Records drawn from a dataset:
--------------------

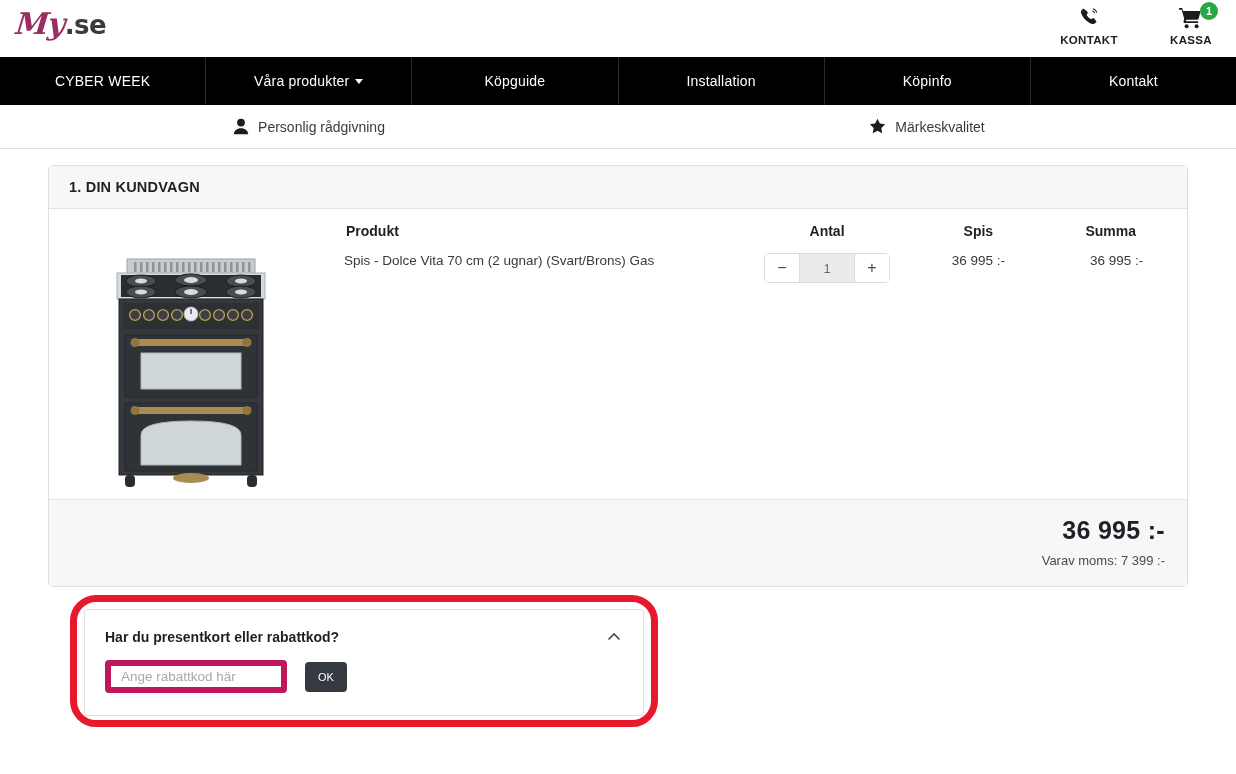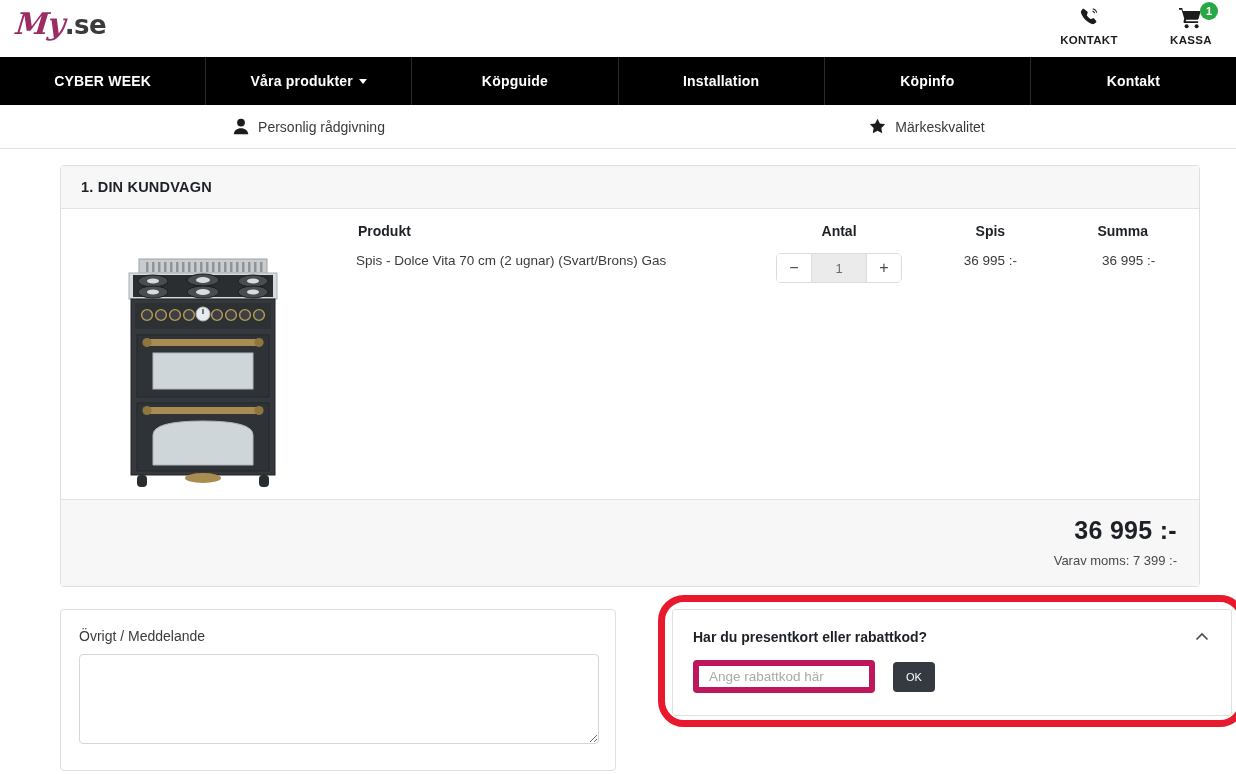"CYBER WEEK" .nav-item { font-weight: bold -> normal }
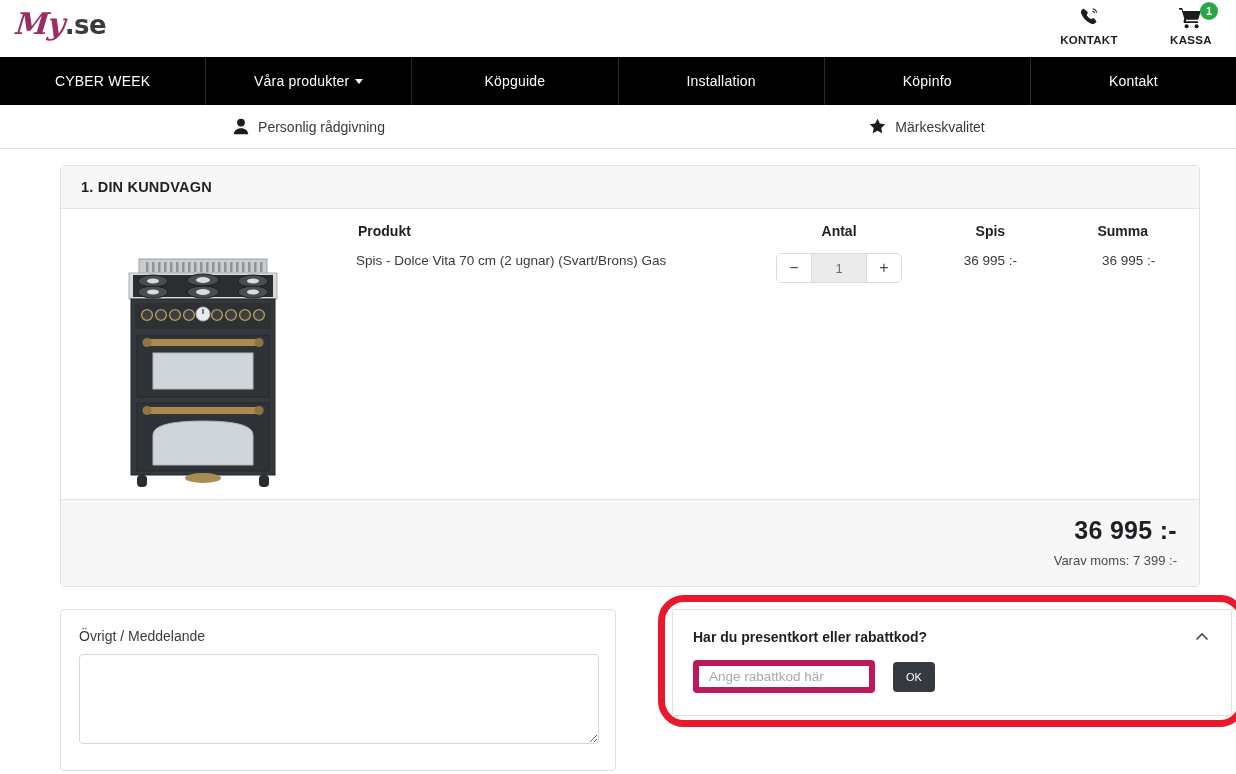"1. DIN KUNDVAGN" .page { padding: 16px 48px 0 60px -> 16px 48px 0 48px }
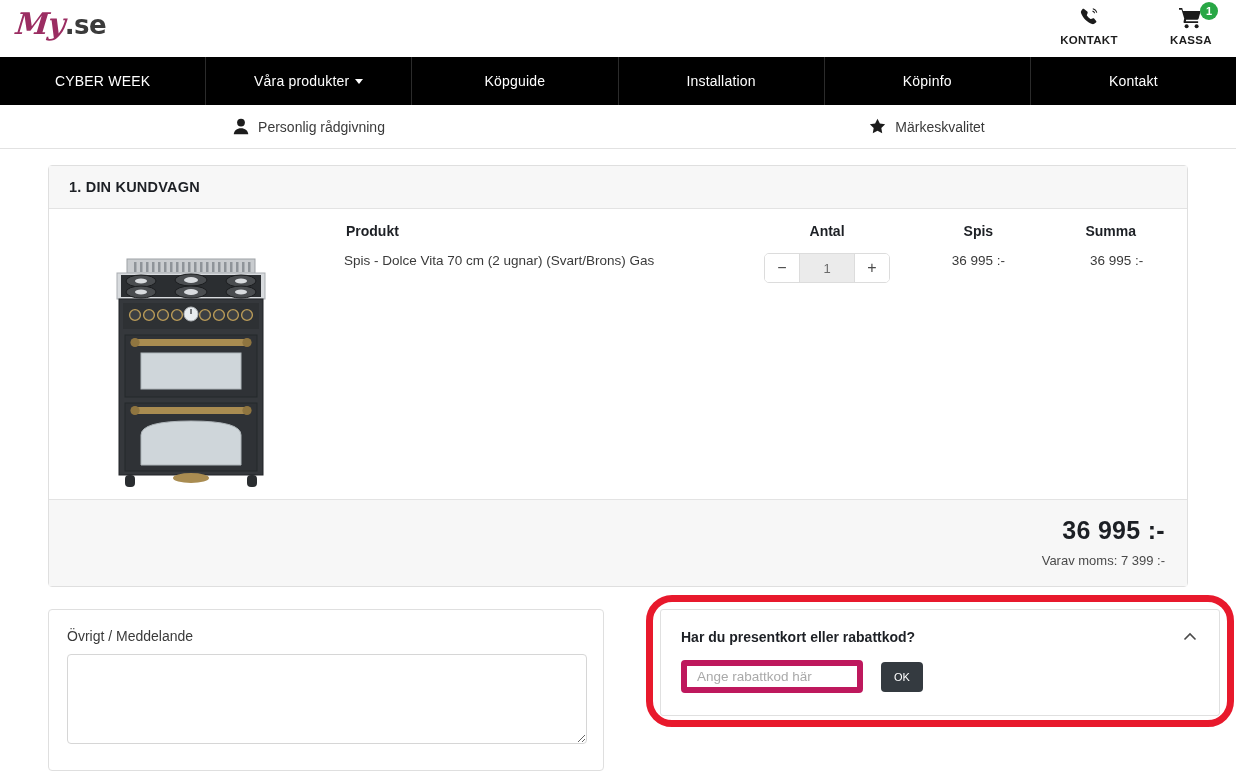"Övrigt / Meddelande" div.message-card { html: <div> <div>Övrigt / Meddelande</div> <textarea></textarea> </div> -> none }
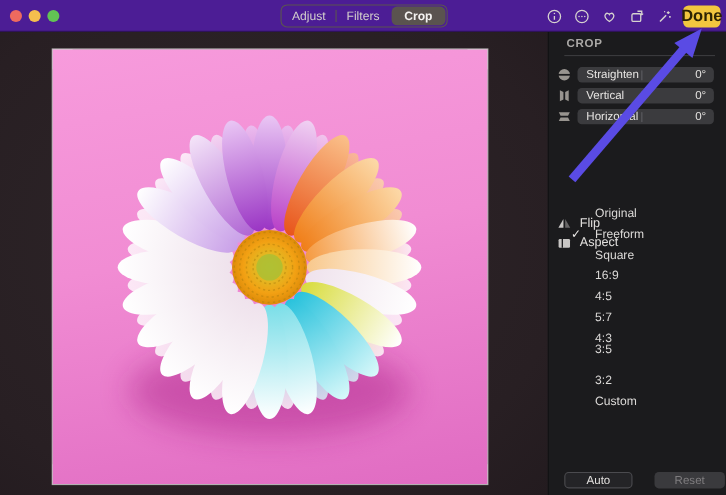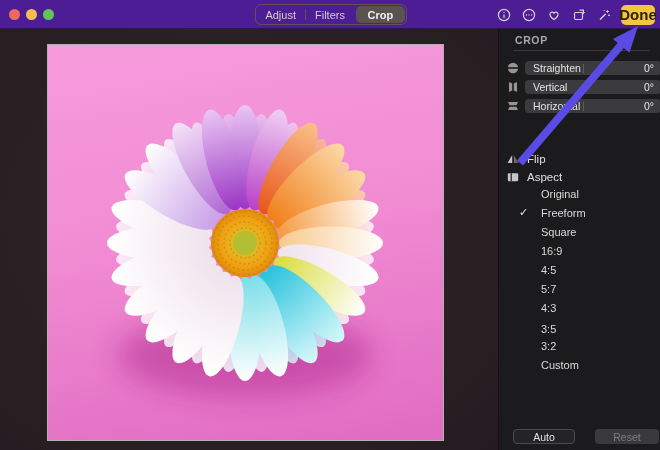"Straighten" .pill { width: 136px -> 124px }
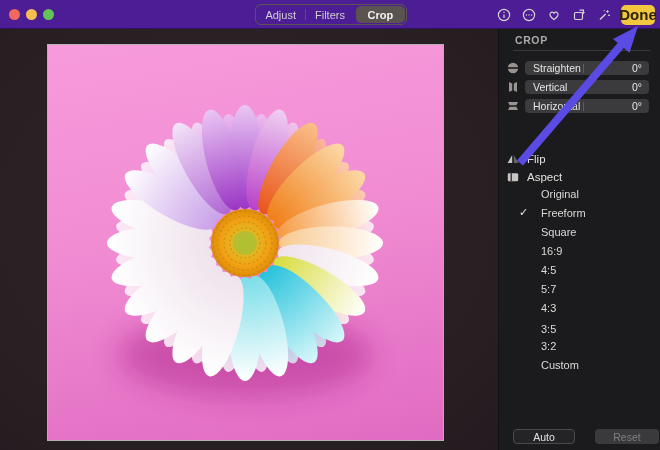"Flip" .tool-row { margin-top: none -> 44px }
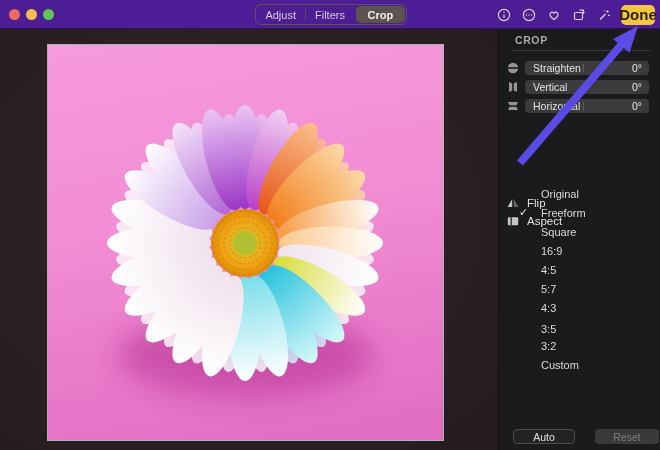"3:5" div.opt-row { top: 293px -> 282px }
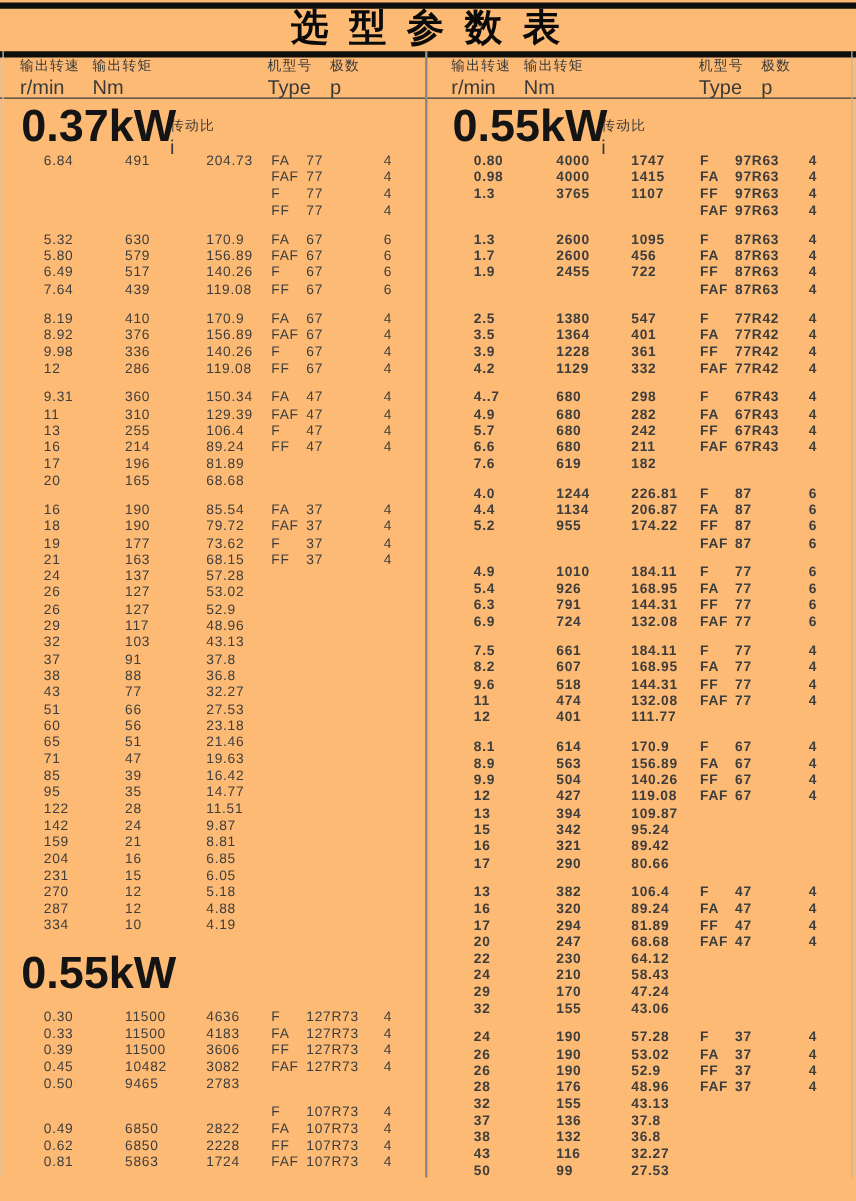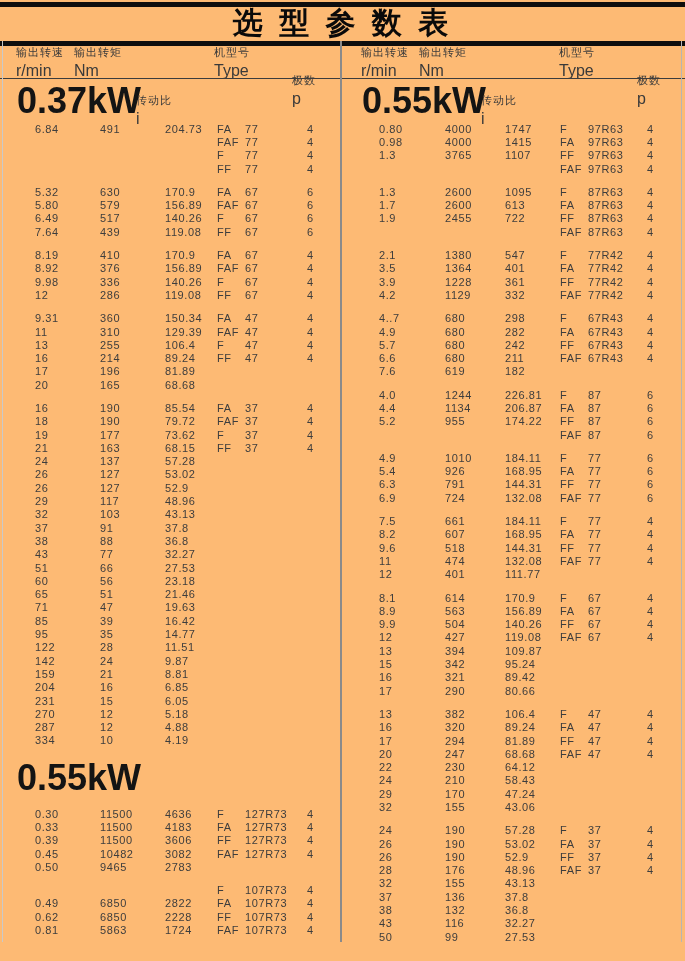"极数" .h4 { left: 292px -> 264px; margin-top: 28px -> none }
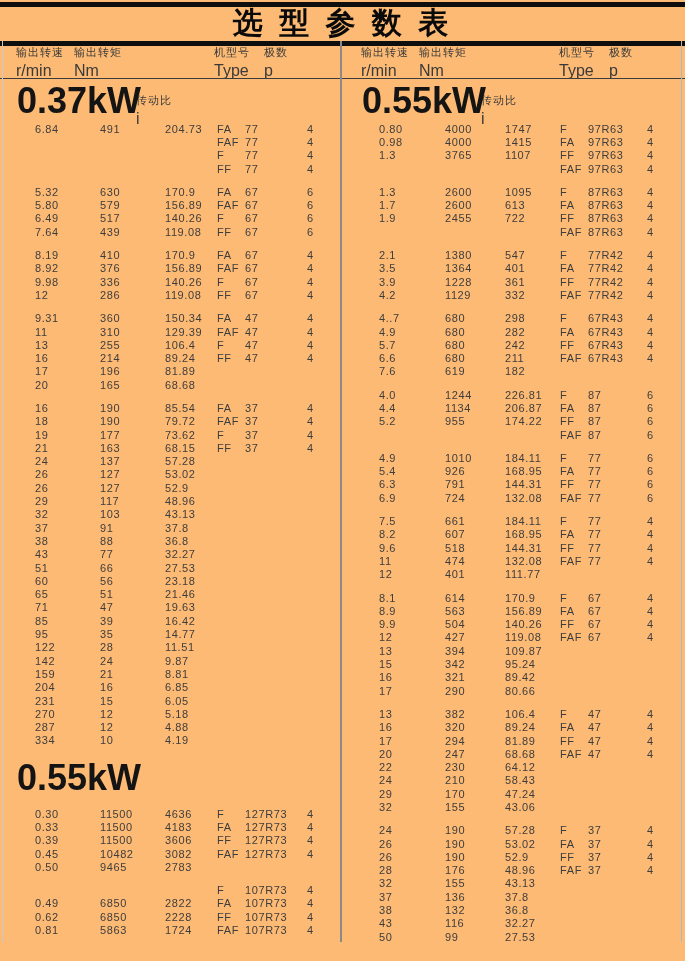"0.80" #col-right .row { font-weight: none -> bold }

--------------------

## [AIM OF THE EXERCISE]
Reproduce each entry word for word and cut the images.

## [REPLY]
"CYBER WEEK" .nav-item { font-weight: bold -> normal }
"1. DIN KUNDVAGN" .page { padding: 16px 48px 0 60px -> 16px 48px 0 48px }
"Övrigt / Meddelande" div.message-card { html: <div> <div>Övrigt / Meddelande</div> <textarea></textarea> </div> -> none }
"Straighten" .pill { width: 136px -> 124px }
"Flip" .tool-row { margin-top: none -> 44px }
"3:5" div.opt-row { top: 293px -> 282px }
"极数" .h4 { left: 292px -> 264px; margin-top: 28px -> none }
"0.80" #col-right .row { font-weight: none -> bold }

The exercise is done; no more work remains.